[Collected data]
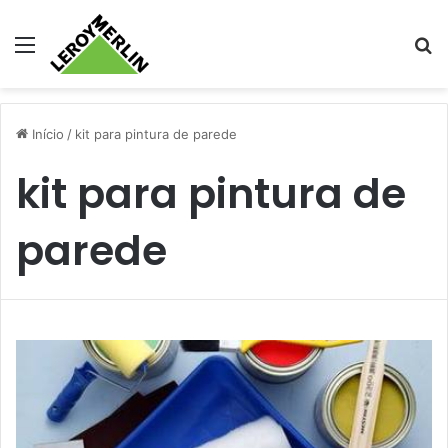
Menu
Pr
Início
/
kit para pintura de parede
kit para pintura de
parede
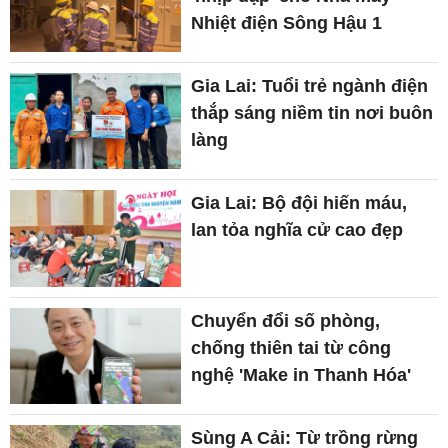
Nhiệt điện Sông Hậu 1
Gia Lai: Tuổi trẻ ngành điện
thắp sáng niềm tin nơi buôn
làng
Gia Lai: Bộ đội hiến máu,
lan tỏa nghĩa cử cao đẹp
Chuyển đổi số phòng,
chống thiên tai từ công
nghệ 'Make in Thanh Hóa'
Sùng A Cải: Từ trồng rừng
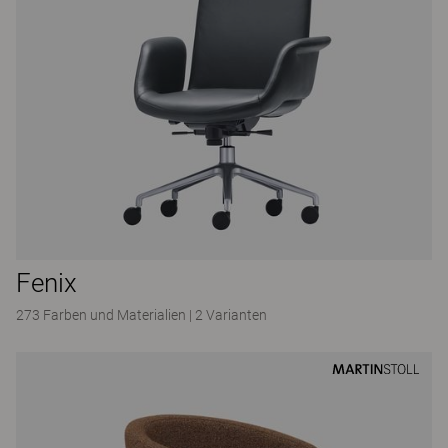
Fenix
273 Farben und Materialien
|
2 Varianten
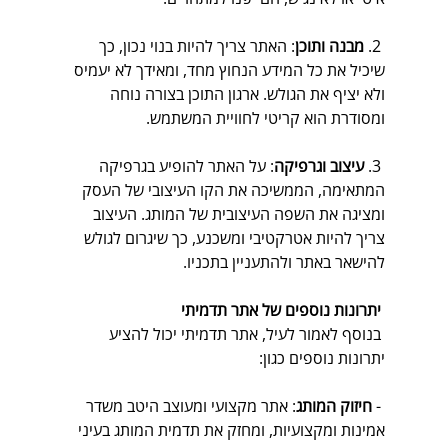
 2. 
מבנה ותוכן
: האתר צריך להיות בנוי נכון, כך 
שיכיל את כל המידע הנחוץ מחד, ומאידך לא יעמיס 
ולא יציף את הגולש. ארגון התוכן בצורה נוחה 
ומסודרת הוא קריטי לחוויית המשתמש.
 3. 
עיצוב וגרפיקה
: על האתר להופיע בגרפיקה 
המתאימה, הממשיכה את הקו העיצובי של העסק 
ומציגה את השפה העיצובית של המותג. העיצוב 
צריך להיות אטרקטיבי ומשכנע, כך שיגרום לגולש 
להישאר באתר ולהתעניין בתכניו.
 יתרונות נוספים של אתר תדמיתי
 בנוסף לאמור לעיל, אתר תדמיתי יכול להציע 
יתרונות נוספים כגון:
 - 
חיזוק המותג
: אתר מקצועי ומעוצב היטב משדר 
אמינות ומקצועיות, ומחזק את תדמית המותג בעיני 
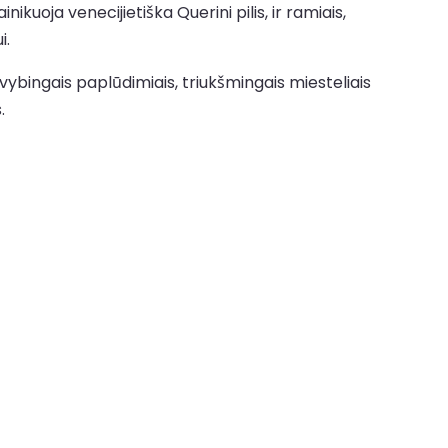
kuoja venecijietiška Querini pilis, ir ramiais,
i.
gyvybingais paplūdimiais, triukšmingais miesteliais
.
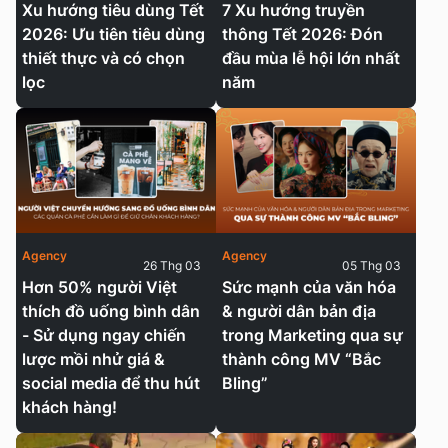
Xu hướng tiêu dùng Tết
7 Xu hướng truyền
2026: Ưu tiên tiêu dùng
thông Tết 2026: Đón
thiết thực và có chọn
đầu mùa lễ hội lớn nhất
lọc
năm
Agency
Agency
26 Thg 03
05 Thg 03
Hơn 50% người Việt
Sức mạnh của văn hóa
thích đồ uống bình dân
& người dân bản địa
- Sử dụng ngay chiến
trong Marketing qua sự
lược mồi nhử giá &
thành công MV “Bắc
social media để thu hút
Bling”
khách hàng!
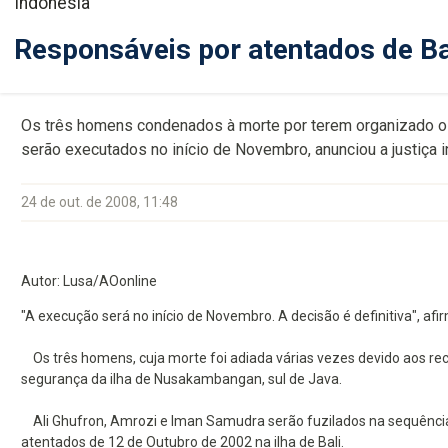
Indonésia
Responsáveis por atentados de B
Os três homens condenados à morte por terem organizado os
serão executados no início de Novembro, anunciou a justiça i
24 de out. de 2008, 11:48
Autor: Lusa/AOonline
"A execução será no início de Novembro. A decisão é definitiva", af
Os três homens, cuja morte foi adiada várias vezes devido aos recu
segurança da ilha de Nusakambangan, sul de Java.
Ali Ghufron, Amrozi e Iman Samudra serão fuzilados na sequênci
atentados de 12 de Outubro de 2002 na ilha de Bali.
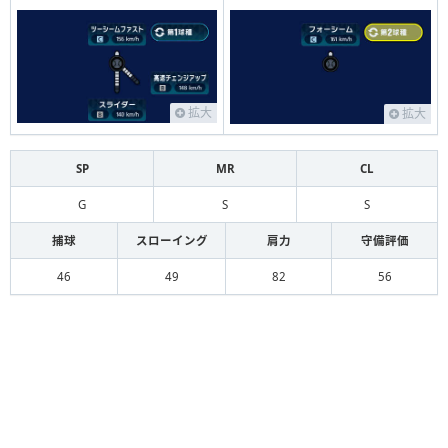
拡大
拡大
SP
MR
CL
G
S
S
捕球
スローイング
肩力
守備評価
46
49
82
56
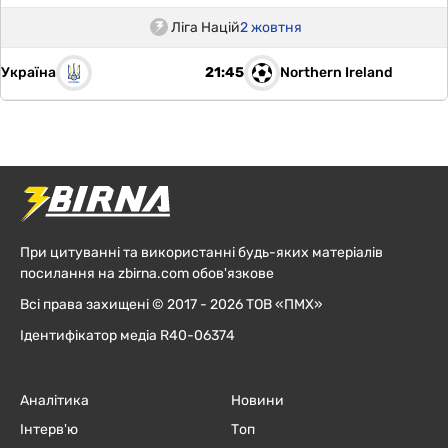
Ліга Націй
2 жовтня
Україна
Northern Ireland
21:45
При цитуванні та використанні будь-яких матеріалів
посилання на zbirna.com обов'язкове
Всі права захищені © 2017 - 2026 ТОВ «ПМХ»
Ідентифікатор медіа R40-06374
Аналітика
Новини
Інтерв'ю
Топ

*What you are asked to do:* Filter the records above and copy every line that contains the word "điện".

*Task solution:*
Nhiệt điện Sông Hậu 1
Gia Lai: Tuổi trẻ ngành điện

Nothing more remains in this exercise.